少し近代的な建造物がところどころに散在している。上海万博で話題になった会場がチラホラ。それも昨年の熱気を忘れたかのように、寂しい存在感のままに既に過去となってしまった静寂の中に佇んでいる。

 花園飯店に着くと、ホット一息。ここは、ニホンジンの資本(血)が流れているホテルだけに、安心感がある。
 旅人は、何処かで、見慣れた光景や、吸いなれた匂いを探しては、疲れを解すのだろうか?・・・・・・久々に日本語を聞いた気がした。

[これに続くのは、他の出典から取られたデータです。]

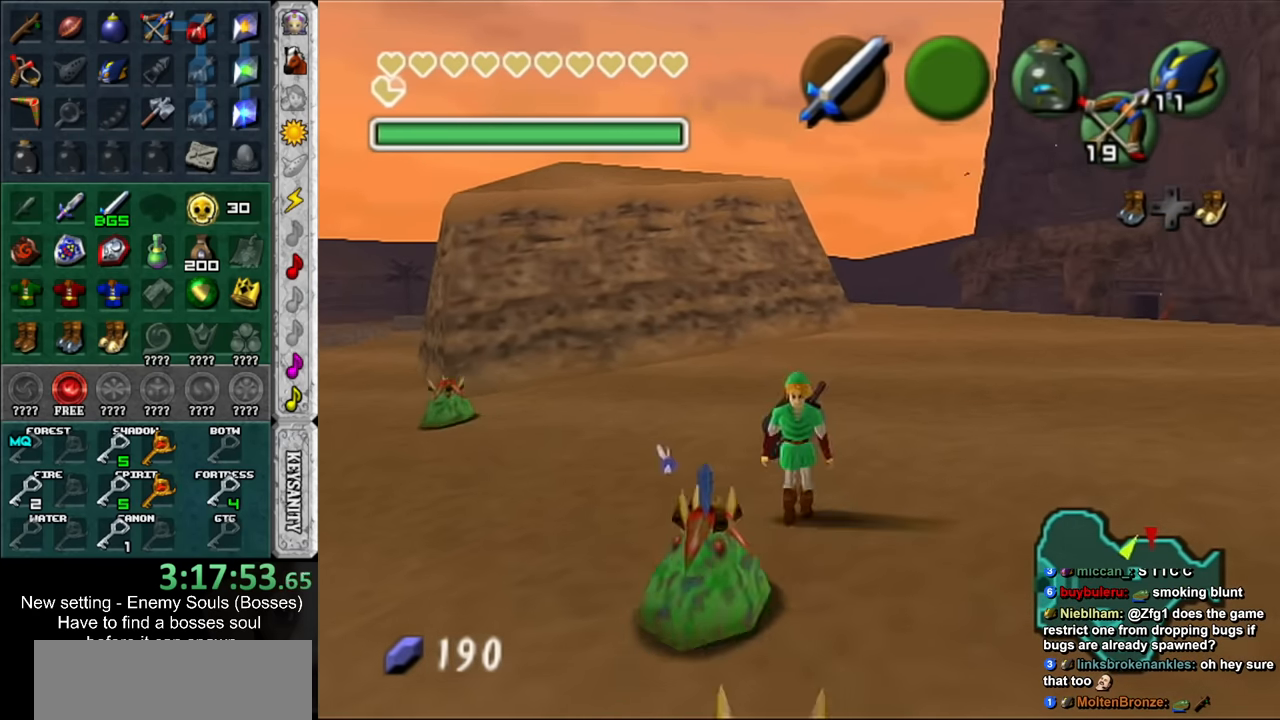
{"buttons": [], "left_stick": "down", "right_stick": "center", "events": []}
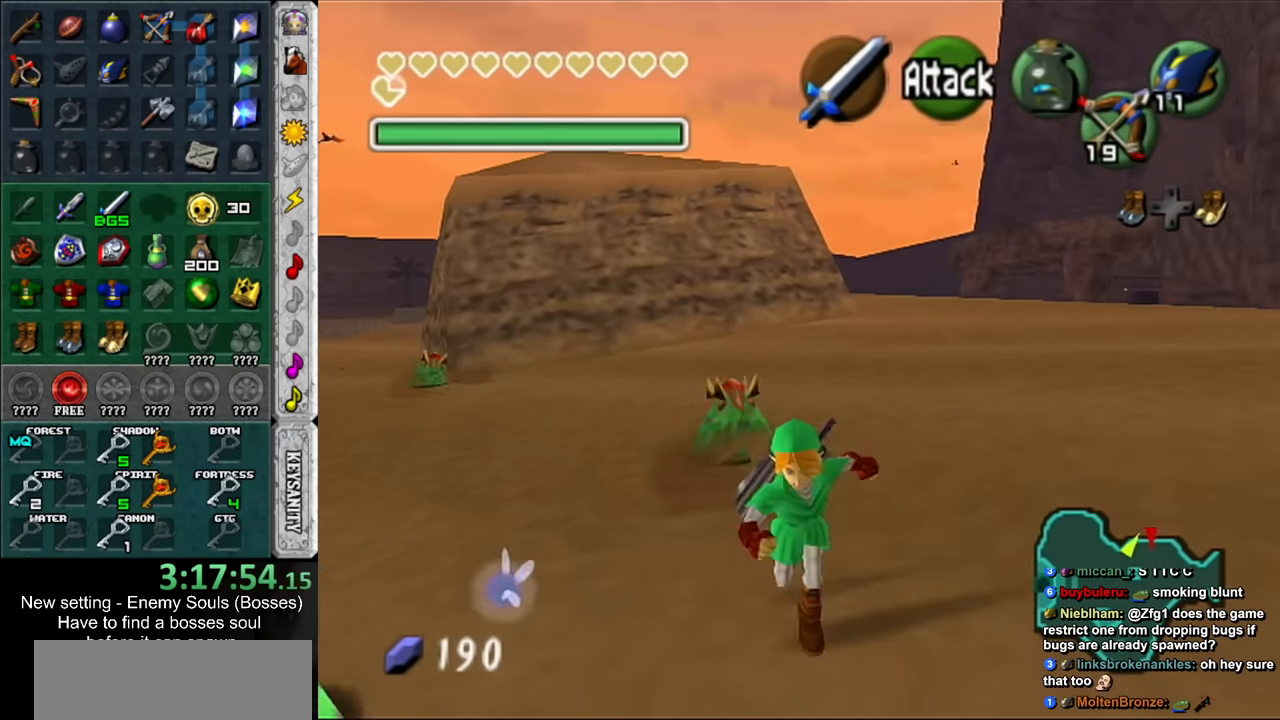
{"buttons": [], "left_stick": "up-left", "right_stick": "center", "events": [[117, "left_stick", "center"], [334, "left_stick", "up"], [417, "left_stick", "up-left"]]}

 昔、ダイエーの中内会長と散歩したストリートを探しながら1時間歩いた。この町独特の、海風に混じる排気ガスを堪能しながら、浦東の見える川沿いを、歩いた。36度もあるのに、皮膚が東京のままで、気候に同化しないせいか、汗さえもこの町に遠慮して、飛び出さない。

 昔、日本人を始めとした、貪欲な資本家は、汚職を筆頭に、賄賂と賭博と、麻薬と、売春と、この町を汚染した。「魔都」上海。
 スリリングなスピードで発展?変化する町の裏通りには、そんな経済的な演劇など興味すらないような顔をした貪欲で逞しい老人たちが、「世界の方向と、風向き」占っている。




2011.05.20

第13号 月刊「美楽」13号

『輪ゴム』
 蚊の鳴くような声に耳をそばだてていると、田んぼのくすんだ風に乗って、いつもの来訪者が狙われている。幸せを運ぶ者と、幸福になりたいものはいつも罪なく、両立する。

 ツバメは数年来、巣を大きくしながら夏を楽しみやってくる。僕の人差し指が震えるのを見て、三毛の子猫が、驚いている。